While we remain true to our core identity as the principal North American organization devoted to advancing knowledge about the classical world, the APA is also increasingly committed to becoming a public voice in support of study of classics and a resource for non-professionals who wish to learn from our explorations. This means that the service provided by the APA, soon to become the SCS (Society for Classical Studies), is now directed not just to serving its membership but also increasingly to informing others who share our enthusiasms or may come to do so. Your support for the APA, through membership and volunteer work, is thus expanding to become support for classics more broadly conceived. I consider this expansion of the activities of the APA essential to the future of classics, as our organization learns how to share the conversations we have as scholars with the broader public. As part of this approach, the Board of Directors recently approved two new categories of associate membership which are designed to affiliate persons who desire to engage with and support our mission but do not require the benefits of full membership. Ronnie Ancona, before completing her term as Vice-President for Education, proposed an associate membership for K-12 teachers who wish to receive information from the APA but not be active members, and I proposed a similar associate membership, called Friends of Classics, directed toward non-professionals who wish to learn about the ancient world and to support the work of our organization. As potential Friends, I was thinking particularly of the thousands who have studied Classics at some level, whether in high school, as a classics major, or at the graduate level, and who remain passionate about antiquity while enjoying careers in other fields. Many of these, as well as others fascinated by the ancient world, now have a means to affiliate themselves with the APA/SCS. These associate memberships will create an eager audience to whom we may communicate about Classics and will help to create a network of persons who support our initiatives.

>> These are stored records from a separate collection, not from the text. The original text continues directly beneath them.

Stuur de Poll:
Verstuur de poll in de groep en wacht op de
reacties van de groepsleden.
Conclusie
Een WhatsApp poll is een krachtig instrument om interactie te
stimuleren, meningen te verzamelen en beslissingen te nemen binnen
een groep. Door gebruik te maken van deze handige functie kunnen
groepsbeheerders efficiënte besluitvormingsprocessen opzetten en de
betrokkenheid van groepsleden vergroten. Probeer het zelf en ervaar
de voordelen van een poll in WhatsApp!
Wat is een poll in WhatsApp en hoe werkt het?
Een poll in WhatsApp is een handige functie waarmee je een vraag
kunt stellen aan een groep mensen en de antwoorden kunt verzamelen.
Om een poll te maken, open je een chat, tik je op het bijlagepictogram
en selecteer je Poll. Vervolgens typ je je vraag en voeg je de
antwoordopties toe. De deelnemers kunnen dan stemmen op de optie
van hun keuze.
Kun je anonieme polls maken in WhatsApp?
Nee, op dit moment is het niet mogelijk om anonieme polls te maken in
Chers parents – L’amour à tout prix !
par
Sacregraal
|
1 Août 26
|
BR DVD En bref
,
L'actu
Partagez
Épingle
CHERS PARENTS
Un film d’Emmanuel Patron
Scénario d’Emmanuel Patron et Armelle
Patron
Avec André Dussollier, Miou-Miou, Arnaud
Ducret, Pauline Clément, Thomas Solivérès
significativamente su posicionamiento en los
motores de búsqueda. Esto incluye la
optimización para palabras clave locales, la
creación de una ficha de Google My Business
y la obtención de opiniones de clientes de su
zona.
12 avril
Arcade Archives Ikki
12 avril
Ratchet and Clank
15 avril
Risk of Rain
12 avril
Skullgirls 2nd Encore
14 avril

Since its founding in 1869, the APA has continually evolved to meet the needs of scholars who study Greek and Latin texts and the cultures in which they were produced. In our contemporary world where Greek and Latin have long since ceased to be the core of higher education, our organization continues its journey, by serving the professional needs of its members while sharing their intellectual and scholarly endeavors with a wider community. Clearly the name change to Society for Classical Studies, which will take effect in the coming months, marks a watershed in the organization’s history. My personal message to you, however, is that the change is in no way a diminution of what the organization stands for but a sign of its commitment to increasing its range of service. As a member of the APA/SCS, you will be a part of the efforts to do more. You will not only continue to receive the benefits of professional services and intellectual exchange but also contribute to increasing awareness of classics as a fundamental part of our cultural heritage.